Before starting my company, Harvest Reapers Communications (www.harvest reapers.com), a communications specialist and inspirational seminars/speeches firm, four years ago, I was a community relations-promotions specialist at a Memphis advertising agency. Before that, I was a news-public affairs director at a Memphis radio station. On July 30, 1996, my life took a different course. I found myself out of a job. I had been downsized.
Even though I saw it coming (fewer projects were coming down the pike), I was somewhat uncertain about my fate after I lost my job. But I knew it was possible to start over-on my own terms. And my business was born. Along the way, I discovered how to turn a career lemon into lemonade and how to make a successful transition to running a self-employed business.
Shortly before I got the ax, a friend encouraged me to write a personal mission statement.
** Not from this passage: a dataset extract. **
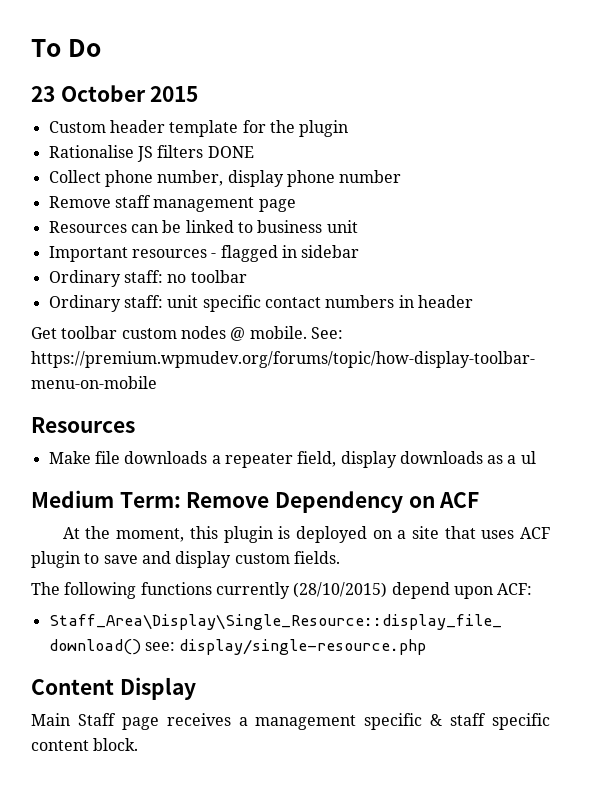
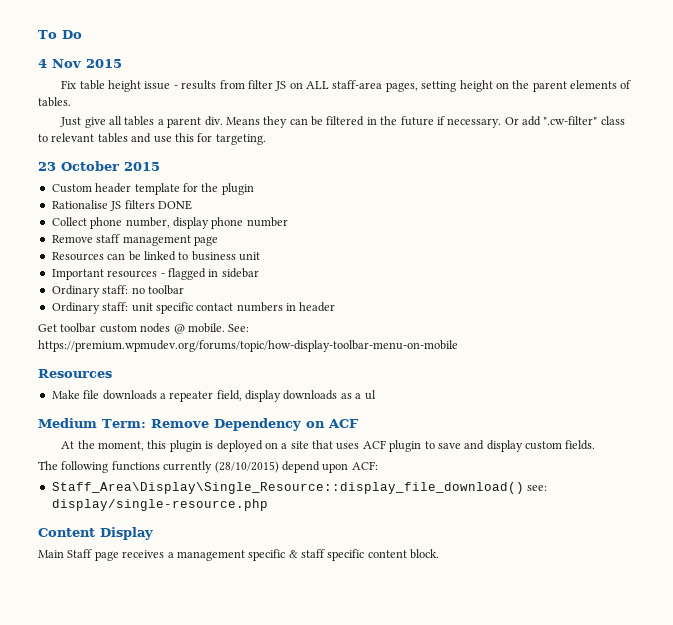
(101, 48) none -> [38,59,122,68] [61,80,632,92] [38,97,71,107] [60,116,625,128] [38,133,266,145] // 4 Nov 2015 // Fix table height issue - results from filter JS on ALL staff-area pages, setting height on the parent elements of tables. // Just give all tables a parent div. Means they can be filtered in the future if necessary. Or add ".cw-filter" class to relevant tables and use this for targeting.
It reads: “to inspire myself and others to take positive action as a result of my powerful and profitable words.” Having a mission statement made all the difference when I started, and has kept me on track with respect to my company’s focus and direction.
After I was let go, I contacted my financial planner, who showed me how to stretch my severance check, and I applied for unemployment compensation. Second, I sent my former boss a letter thanking him for the opportunity I had been given and also to achieve closure. I also called my contacts, including creditors, and announced my job loss and that I had hired myself.
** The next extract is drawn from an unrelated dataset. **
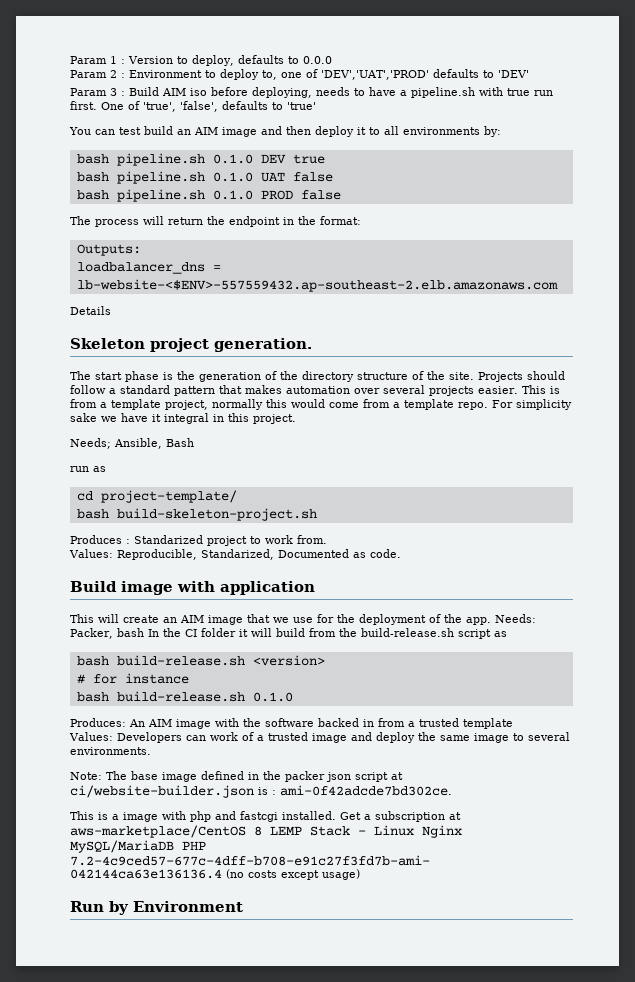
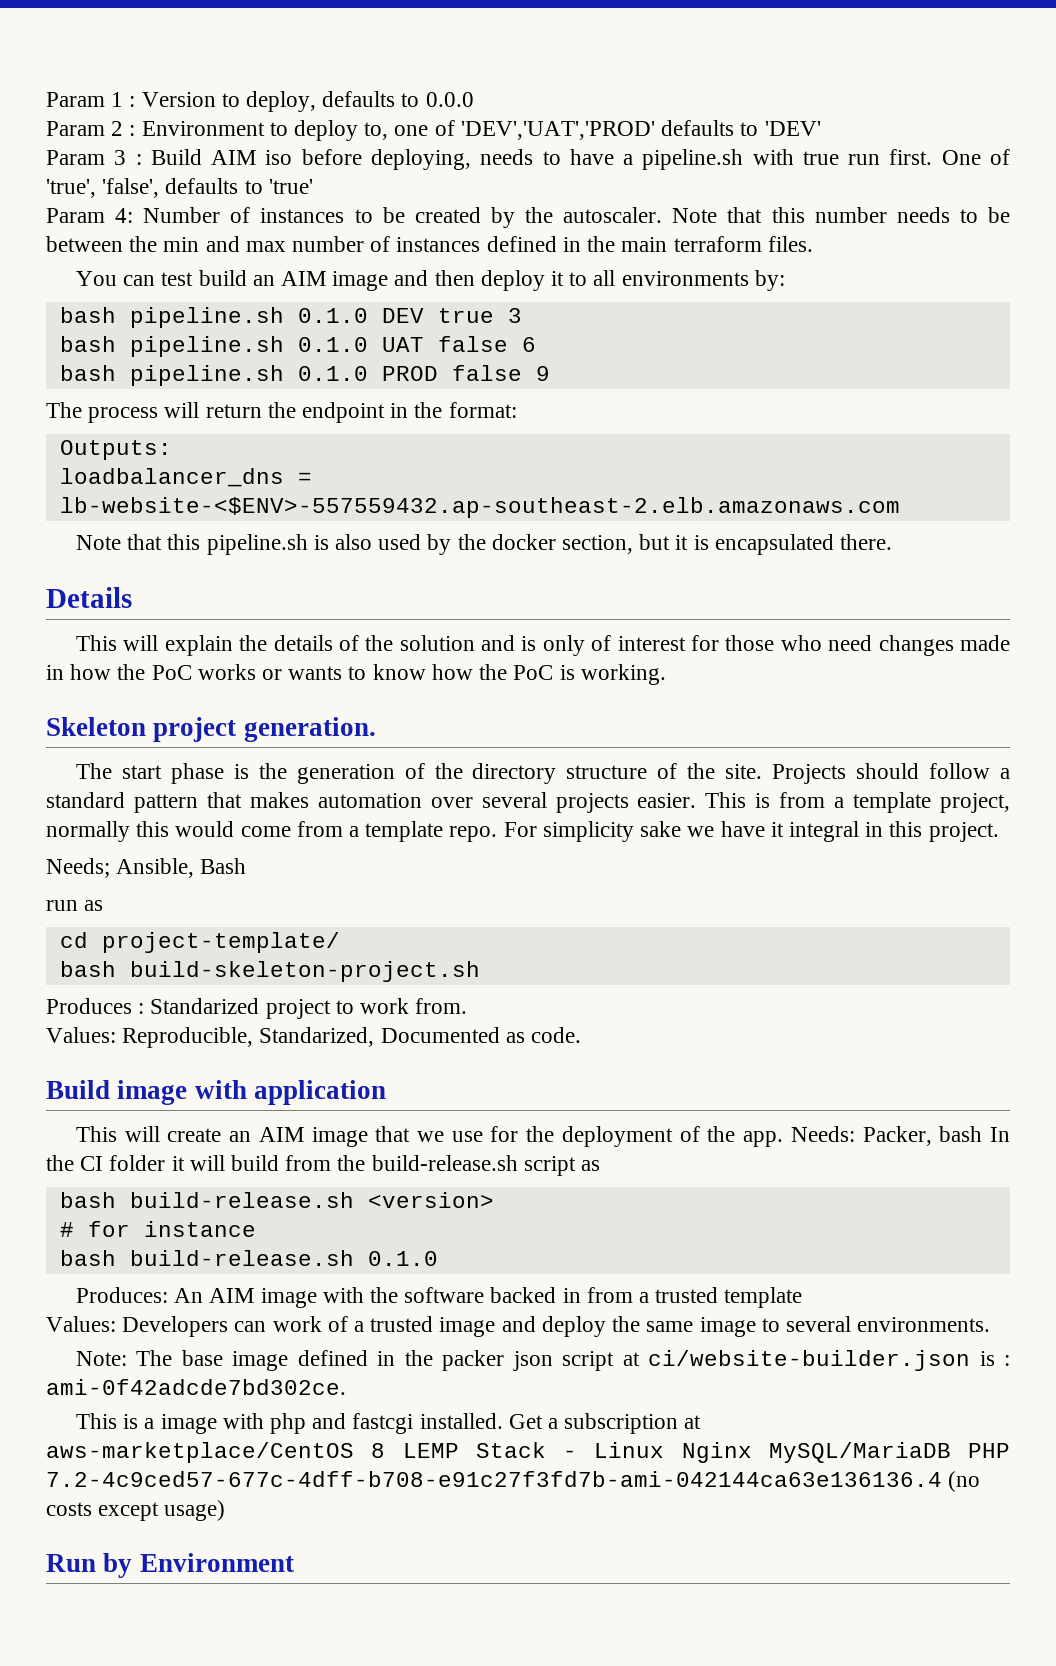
(316, 106) none -> [46,207,1011,228] [46,236,813,252] // Param 4: Number of instances to be created by the autoscaler. Note that this number needs to be between the min and max number of instances defined in the main terraform files.
(325, 159) none -> [507,308,522,323] 3
(333, 177) none -> [521,337,536,352] 6
(341, 195) none -> [535,366,550,381] 9
[70,306,111,315] Details -> [75,534,893,555] [46,587,132,608] [75,635,1010,656] [46,664,666,685] Note that this pipeline.sh is also used by the docker section, but it is encapsulated there. // Details // This will explain the details of the solution and is only of interest for those who need changes made in how the PoC works or wants to know how the PoC is working.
Armed with my computer and printer, along with prayer and faith, I was in business. I took a QuickBooks Pro class at a local college and got business counseling from the Service Corps of Retired Executives (SCORE), the Memphis Technical Assistance Resource Center and the Tennessee Small Business Development Center. About 18 months later, I got a $5,000 bank loan to cover equipment purchases and other expenses. Although I have no employees, I often use communications and public relations interns from a local university.
I’m not a highflier yet, but so far I haven’t crashed and burned. I have steady bookings for speaking engagements and five regular clients who use my personalized communications services. I keep things going by keeping a sense of humor, not being afraid to seek help from others, planning ahead, saving and admitting my mistakes. Along the way I have learned some painful lessons. Among them is to generate a written agreement covering services, investment (price) and a cancellation clause, and avoid joining groups unless you get business from them or derive some other direct benefit.
Despite the rude fiscal awakenings and steep learning curves I’ve experienced getting my business off the ground, I love my clients and my skill set seems to really help them. At age 39, this is what I was born to do.